▶ [Texto mostrado]:
La historia detrás de aquellos restos era fascinante: sepultados en la iglesia del exconvento, el arqueólogo Arturo Romano Pacheco había encontrado en 1978 más de 200 ataúdes que contenían los esqueletos, algunos de ellos todavía con sus ramos y sus coronas de novicias, de las monjas que habían fallecido en el convento.
Entre esas osamentas estaba la de una mujer, de aproximadamente 46 años de edad, según comprobó Pacheco, que había sido inhumada con sus hábitos de lujo, y la que le habían colocado un gigantesco rosario y un gran medallón en el pecho: los mismos atavíos con que Sor Juana aparecía en el lienzo del pintor oaxaqueño Miguel Cabrera.
“Estamos seguros de que es ella”, me dijo la rectora de la Universidad del Claustro y yo, que desde la juventud me había enamorado de Sor Juana, paladeando sus obras durante el conticinio (como debe ser), quise acariciar su cráneo con la punta del dedo (no sé si lo hice).
Bajo el atrio de la Catedral me arrastré por un pasadizo y encontré lo único que queda de la Catedral que existió antes de la Catedral, de la Catedral primitiva que Hernán Cortés hizo construir en 1532, y que fue demolida un siglo más tarde por oscura y fría. Ahí estaban pedazos de muro pintados de rojo, ahí estaban las baldosas que Cortés y Zumárraga alguna vez habían pisado, y también una escalinata decorada con azulejos en los que habían pintado rostros de querubines.

▶ [Filas proporcionadas]:
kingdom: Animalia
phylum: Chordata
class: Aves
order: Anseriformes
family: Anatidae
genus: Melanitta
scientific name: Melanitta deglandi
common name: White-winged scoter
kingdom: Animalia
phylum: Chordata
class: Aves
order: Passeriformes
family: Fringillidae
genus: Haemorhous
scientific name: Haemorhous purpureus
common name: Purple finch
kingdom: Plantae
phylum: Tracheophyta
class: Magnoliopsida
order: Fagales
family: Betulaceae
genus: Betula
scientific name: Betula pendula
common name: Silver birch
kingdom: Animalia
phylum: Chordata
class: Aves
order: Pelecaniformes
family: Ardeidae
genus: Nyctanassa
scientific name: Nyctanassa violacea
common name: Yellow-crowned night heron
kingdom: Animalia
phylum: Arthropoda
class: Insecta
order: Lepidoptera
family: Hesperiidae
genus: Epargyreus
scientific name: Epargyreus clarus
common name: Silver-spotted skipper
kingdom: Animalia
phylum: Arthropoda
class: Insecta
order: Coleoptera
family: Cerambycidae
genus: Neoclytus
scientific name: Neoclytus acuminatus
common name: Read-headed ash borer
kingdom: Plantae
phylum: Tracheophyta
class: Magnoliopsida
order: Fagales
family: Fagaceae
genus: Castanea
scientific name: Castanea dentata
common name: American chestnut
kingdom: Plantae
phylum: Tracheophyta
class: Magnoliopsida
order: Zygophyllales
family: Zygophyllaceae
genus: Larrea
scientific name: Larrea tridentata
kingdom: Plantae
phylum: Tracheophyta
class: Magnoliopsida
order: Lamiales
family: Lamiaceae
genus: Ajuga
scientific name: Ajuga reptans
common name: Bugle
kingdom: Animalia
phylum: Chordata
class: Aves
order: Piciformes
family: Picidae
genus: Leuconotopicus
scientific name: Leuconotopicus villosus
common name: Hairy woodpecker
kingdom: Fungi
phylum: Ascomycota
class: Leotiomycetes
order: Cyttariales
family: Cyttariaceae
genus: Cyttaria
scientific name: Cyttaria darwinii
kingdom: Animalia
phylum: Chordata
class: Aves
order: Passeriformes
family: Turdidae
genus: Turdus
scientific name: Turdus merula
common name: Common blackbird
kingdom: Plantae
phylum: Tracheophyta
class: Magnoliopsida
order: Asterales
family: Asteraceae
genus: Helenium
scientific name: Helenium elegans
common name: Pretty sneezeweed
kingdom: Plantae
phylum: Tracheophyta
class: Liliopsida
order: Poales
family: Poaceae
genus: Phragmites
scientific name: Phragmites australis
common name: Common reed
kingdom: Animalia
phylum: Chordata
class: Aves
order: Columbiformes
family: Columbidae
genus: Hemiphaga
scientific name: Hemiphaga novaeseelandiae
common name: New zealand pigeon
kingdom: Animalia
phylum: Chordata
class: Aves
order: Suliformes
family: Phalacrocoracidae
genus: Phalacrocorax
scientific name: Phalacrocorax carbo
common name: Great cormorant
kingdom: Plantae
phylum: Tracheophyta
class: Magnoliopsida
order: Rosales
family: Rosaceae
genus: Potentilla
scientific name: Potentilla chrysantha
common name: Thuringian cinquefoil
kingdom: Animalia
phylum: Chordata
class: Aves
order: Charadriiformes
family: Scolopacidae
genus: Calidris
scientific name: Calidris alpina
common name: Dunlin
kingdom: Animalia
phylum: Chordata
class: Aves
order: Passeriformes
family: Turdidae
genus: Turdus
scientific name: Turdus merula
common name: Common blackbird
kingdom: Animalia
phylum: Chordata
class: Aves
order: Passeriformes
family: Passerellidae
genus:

▶ [Por hacer]:
1. Traduce al inglés esta oración del texto mostrado: "Bajo el atrio de la Catedral me arrastré por un pasadizo y encontré lo único que queda de la Catedral que existió antes de la Catedral, de la Catedral primitiva que Hernán Cortés hizo construir en 1532, y que fue demolida un siglo más tarde por oscura y fría."
2. Copia sin cambios las líneas de las filas proporcionadas desde el comienzo hasta la línea que contiene "genus: Betula", incluida esta.

▶ [Resultados]:
1. Beneath the atrium of the Cathedral I crawled through a passageway and found the only thing that remains of the Cathedral that existed before the Cathedral, of the original Cathedral that Hernán Cortés had built in 1532, and that was demolished a century later for being dark and cold.

2.
kingdom: Animalia
phylum: Chordata
class: Aves
order: Anseriformes
family: Anatidae
genus: Melanitta
scientific name: Melanitta deglandi
common name: White-winged scoter
kingdom: Animalia
phylum: Chordata
class: Aves
order: Passeriformes
family: Fringillidae
genus: Haemorhous
scientific name: Haemorhous purpureus
common name: Purple finch
kingdom: Plantae
phylum: Tracheophyta
class: Magnoliopsida
order: Fagales
family: Betulaceae
genus: Betula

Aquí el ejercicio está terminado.